Importantly: yes. The report finds that we still have legitimate pathways to staving off disaster. In the report, the IPCC modeled several potential scenarios—known as “pathways”—for how we deal with warming over the next few decades, ranging from taking immediate action to aggressively transitioning to renewable energy to, effectively, doing nothing. Prioritizing equity and justice to help everyone on the planet adapt and live in a climate-changed world will be key in this transition, the report states.
The Paris Agreement, which governments signed in 2015 and which forms the backbone of climate policy, set a bare-minimum goal of limiting heating to 2 degrees Celsius (3.6 degrees Fahrenheit) by the end of the century, with a stretch goal of keeping warming under 1.5 degrees Celsius (2.7 degrees Fahrenheit). Half a degree might not sound like a lot, but there’s a gulf between the reality of a 2 degree and a 1.5 degree world: with 2 degrees of warming, an additional 65 million people would experience “exceptionally” extreme heatwaves each year, for instance.
It’s still possible to hit that 1.5 degree target. But to keep warming under that level, the report finds, global greenhouse gas emissions would need to peak within the next two years—and even then, we’ll probably still overshoot that target, relying on technologies and natural resources that create negative emissions to bring us back down. To stick to that 1.5 degree target, the report states, our greenhouse gas emissions need to peak by 2025 and CO2 emissions need to be cut 65% by 2035—a new set of goals set out in this report.

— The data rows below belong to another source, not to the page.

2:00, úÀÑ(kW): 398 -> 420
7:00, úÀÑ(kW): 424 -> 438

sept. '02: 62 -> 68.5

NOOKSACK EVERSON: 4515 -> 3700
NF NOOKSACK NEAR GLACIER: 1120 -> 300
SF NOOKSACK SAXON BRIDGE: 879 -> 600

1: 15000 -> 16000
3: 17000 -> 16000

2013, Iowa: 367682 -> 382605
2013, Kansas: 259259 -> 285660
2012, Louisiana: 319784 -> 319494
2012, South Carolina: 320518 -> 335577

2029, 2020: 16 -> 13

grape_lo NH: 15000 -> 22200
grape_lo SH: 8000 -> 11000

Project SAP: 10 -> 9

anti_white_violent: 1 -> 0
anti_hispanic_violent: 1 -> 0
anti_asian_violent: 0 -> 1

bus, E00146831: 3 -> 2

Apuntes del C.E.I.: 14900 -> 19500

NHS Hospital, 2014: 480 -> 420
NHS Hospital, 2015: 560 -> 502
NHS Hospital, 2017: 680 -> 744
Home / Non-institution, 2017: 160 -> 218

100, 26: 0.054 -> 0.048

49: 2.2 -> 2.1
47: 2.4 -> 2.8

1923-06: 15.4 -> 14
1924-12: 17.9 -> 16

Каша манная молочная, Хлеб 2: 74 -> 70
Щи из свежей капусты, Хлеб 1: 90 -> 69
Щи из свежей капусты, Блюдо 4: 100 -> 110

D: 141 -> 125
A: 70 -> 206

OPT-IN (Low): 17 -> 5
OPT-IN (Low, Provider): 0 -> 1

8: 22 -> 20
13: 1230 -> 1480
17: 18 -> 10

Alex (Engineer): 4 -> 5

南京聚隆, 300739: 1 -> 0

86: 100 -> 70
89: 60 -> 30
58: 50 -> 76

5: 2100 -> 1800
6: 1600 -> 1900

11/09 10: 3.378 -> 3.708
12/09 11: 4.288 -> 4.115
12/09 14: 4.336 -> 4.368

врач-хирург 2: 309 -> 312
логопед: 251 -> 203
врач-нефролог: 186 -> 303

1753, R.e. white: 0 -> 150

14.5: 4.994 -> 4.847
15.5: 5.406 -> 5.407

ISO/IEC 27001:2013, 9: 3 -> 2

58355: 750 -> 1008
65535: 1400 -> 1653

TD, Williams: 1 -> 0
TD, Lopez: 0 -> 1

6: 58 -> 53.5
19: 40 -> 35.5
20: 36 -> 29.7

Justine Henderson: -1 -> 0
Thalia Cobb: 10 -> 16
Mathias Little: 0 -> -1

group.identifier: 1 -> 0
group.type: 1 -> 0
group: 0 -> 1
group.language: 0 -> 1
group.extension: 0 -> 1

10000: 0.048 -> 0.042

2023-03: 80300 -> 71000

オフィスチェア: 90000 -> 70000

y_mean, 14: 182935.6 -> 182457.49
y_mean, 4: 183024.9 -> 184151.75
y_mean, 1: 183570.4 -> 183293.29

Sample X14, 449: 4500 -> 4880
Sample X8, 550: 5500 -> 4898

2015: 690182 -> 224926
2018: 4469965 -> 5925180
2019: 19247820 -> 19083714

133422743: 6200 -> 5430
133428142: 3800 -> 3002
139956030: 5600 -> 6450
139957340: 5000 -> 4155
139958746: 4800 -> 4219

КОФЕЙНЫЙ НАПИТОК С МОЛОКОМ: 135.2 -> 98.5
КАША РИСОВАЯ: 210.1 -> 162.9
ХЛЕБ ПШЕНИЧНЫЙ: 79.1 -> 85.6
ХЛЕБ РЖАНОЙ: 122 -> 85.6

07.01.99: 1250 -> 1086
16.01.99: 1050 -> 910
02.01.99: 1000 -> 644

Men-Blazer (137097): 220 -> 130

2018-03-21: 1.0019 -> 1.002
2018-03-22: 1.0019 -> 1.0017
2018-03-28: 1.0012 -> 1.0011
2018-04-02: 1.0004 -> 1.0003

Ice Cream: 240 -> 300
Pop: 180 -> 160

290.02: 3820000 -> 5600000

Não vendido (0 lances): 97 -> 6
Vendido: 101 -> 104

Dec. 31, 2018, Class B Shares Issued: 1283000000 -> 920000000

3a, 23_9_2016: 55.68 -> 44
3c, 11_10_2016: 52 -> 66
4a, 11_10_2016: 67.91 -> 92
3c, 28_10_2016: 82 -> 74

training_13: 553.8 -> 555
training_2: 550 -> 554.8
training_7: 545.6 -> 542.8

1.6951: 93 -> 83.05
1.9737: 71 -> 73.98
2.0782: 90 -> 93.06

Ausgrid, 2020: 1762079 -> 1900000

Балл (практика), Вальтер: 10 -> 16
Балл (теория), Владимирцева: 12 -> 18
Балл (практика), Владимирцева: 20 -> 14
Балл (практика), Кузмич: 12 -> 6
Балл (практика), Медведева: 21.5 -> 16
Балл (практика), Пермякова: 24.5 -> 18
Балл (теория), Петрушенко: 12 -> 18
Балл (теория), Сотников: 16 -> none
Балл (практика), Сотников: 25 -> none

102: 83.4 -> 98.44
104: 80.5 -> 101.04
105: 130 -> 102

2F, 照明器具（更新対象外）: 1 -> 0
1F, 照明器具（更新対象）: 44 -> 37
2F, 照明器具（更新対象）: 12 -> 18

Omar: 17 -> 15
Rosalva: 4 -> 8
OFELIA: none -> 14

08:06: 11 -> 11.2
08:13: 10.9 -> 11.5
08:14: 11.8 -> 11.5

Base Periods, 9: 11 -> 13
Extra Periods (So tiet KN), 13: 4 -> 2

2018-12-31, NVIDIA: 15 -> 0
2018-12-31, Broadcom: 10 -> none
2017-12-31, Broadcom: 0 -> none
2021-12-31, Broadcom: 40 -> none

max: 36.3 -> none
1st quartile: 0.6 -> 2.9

Our current setup isn’t helping the problem. The policies in place in the world make it almost certain that we’ll exceed warming by 1.5 during this century and make it more difficult to keep warming below 2 degrees. What’s more, the existing fossil fuel infrastructure we have in place is itself enough to get us to 1.5 degrees of warming; adding in planned new projects, the report says, would blow us past 2 degrees.
If there’s no new science, why is this report important?
Since these reports only come out every five to seven years, the next one is due to start around 2030; the intervening years between now and then, according to this report, will be crucial for righting the ship. Countries will also be submitting their next round of pledges to cut emissions at the 2025 global climate summit; these cuts will be absolutely essential.
Basically, this report is the guidebook for what will form one of humanity’s defining decades: whether or not we can stave off mass catastrophe.